(Collected data)
>> Start
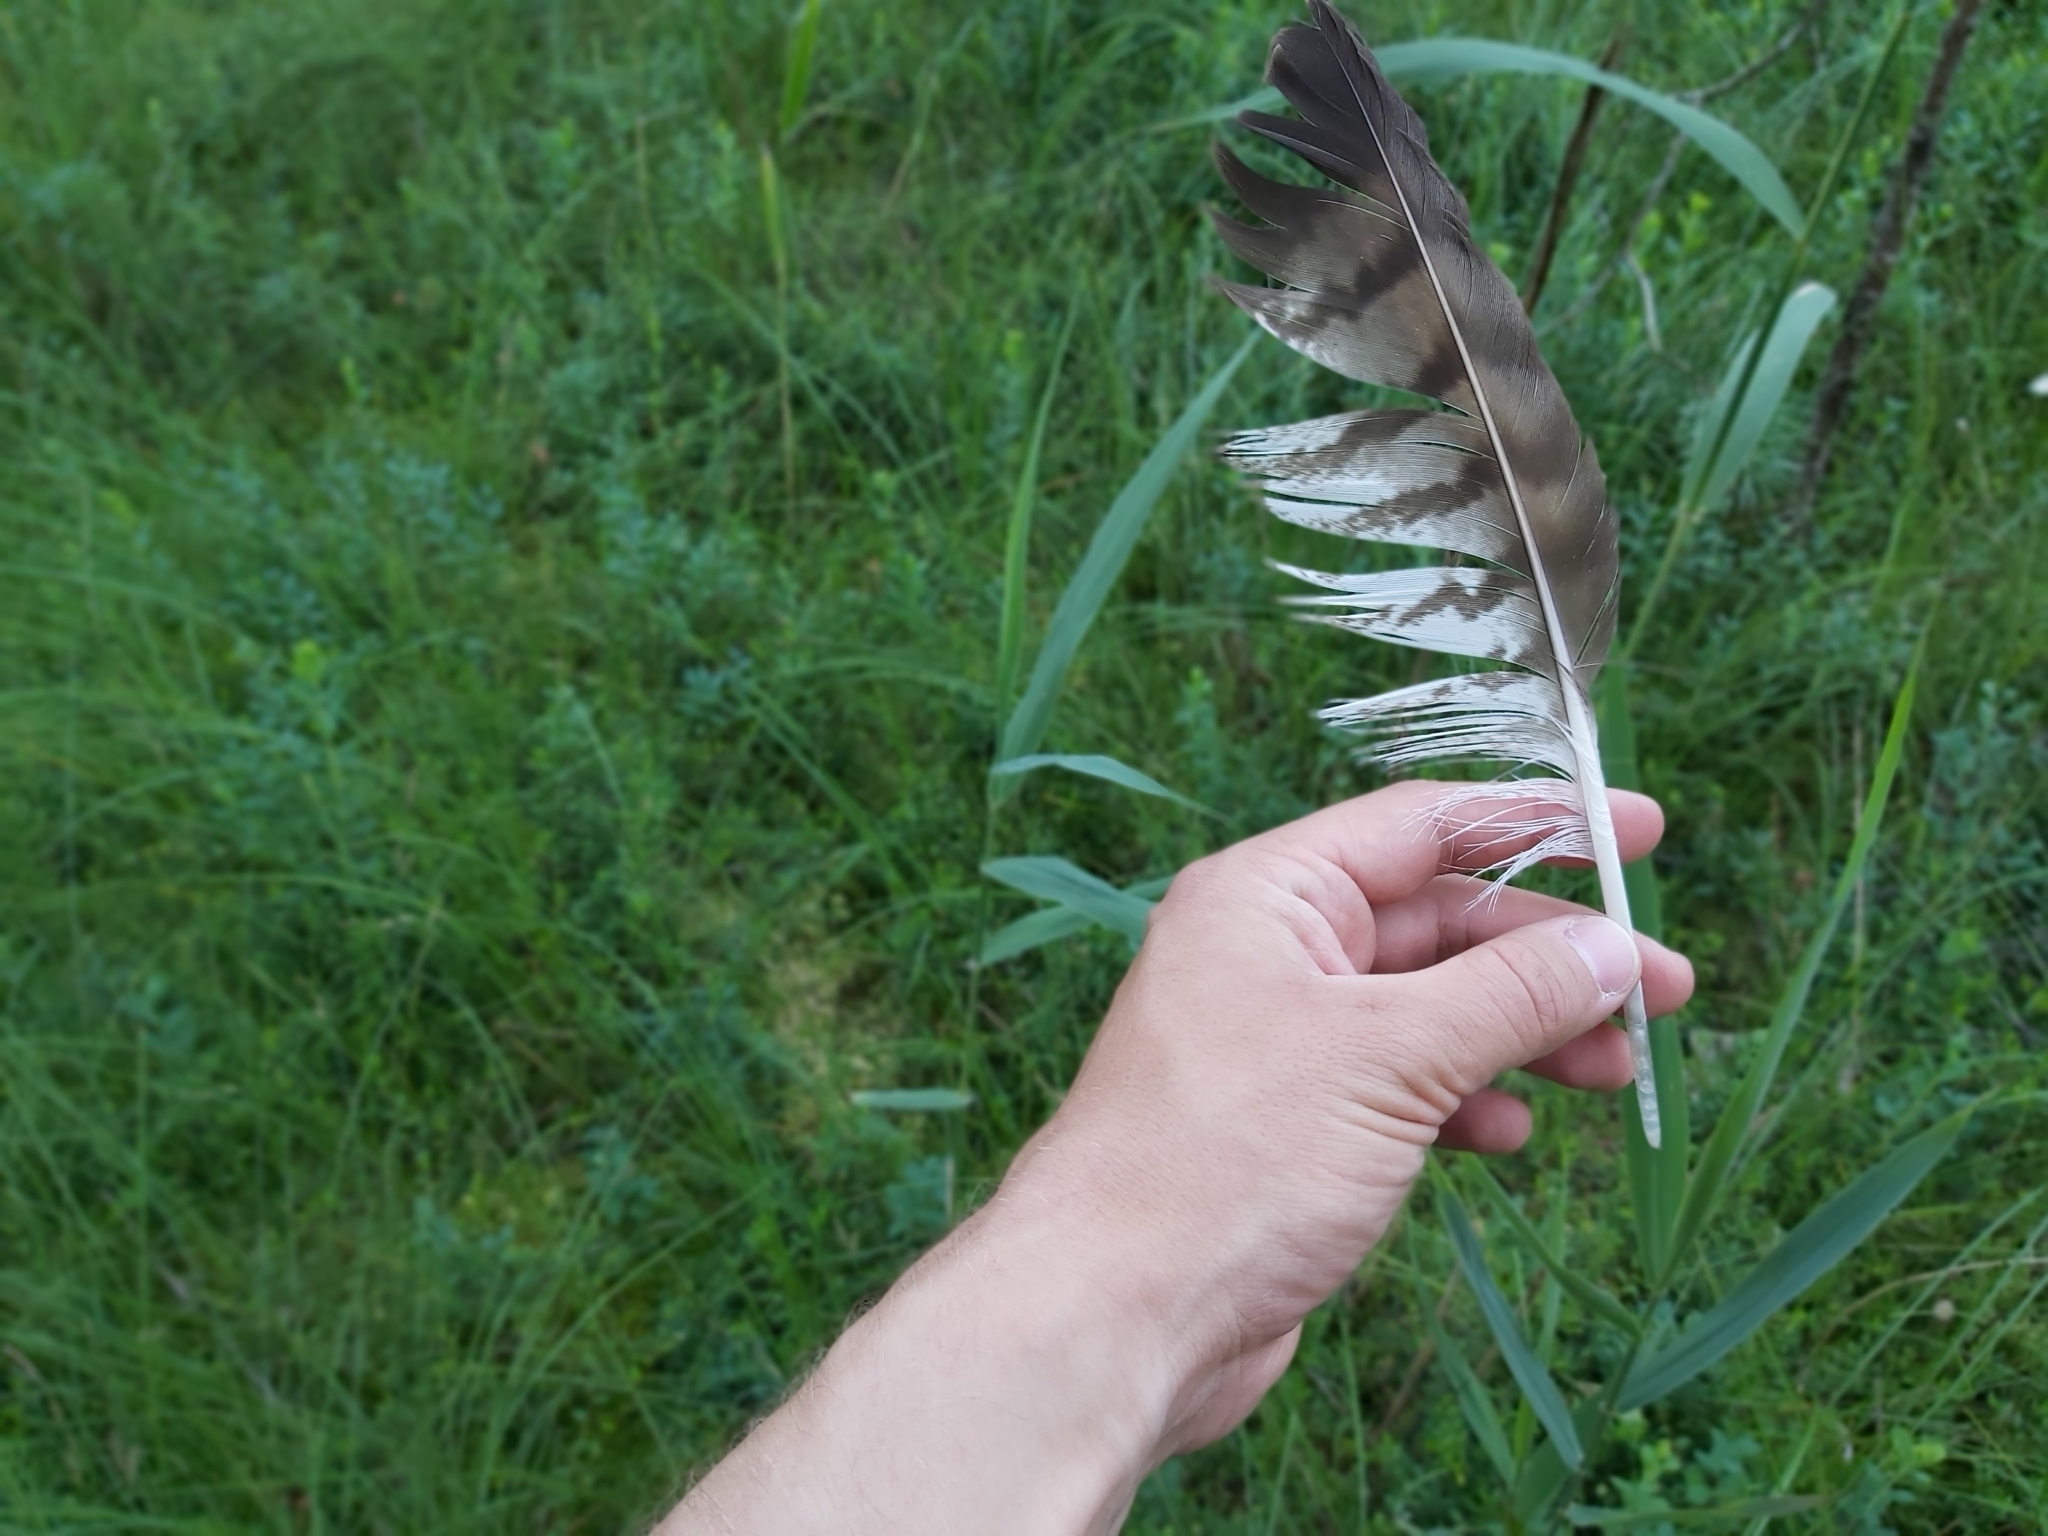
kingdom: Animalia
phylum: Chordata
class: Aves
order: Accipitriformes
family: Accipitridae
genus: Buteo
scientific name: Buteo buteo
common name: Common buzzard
>> End
Exercise aim: Copy the listing word for word, starting with the line that contains "class: Aves" and continuing through the last line of the listing, including both of those lines.

Solution:
class: Aves
order: Accipitriformes
family: Accipitridae
genus: Buteo
scientific name: Buteo buteo
common name: Common buzzard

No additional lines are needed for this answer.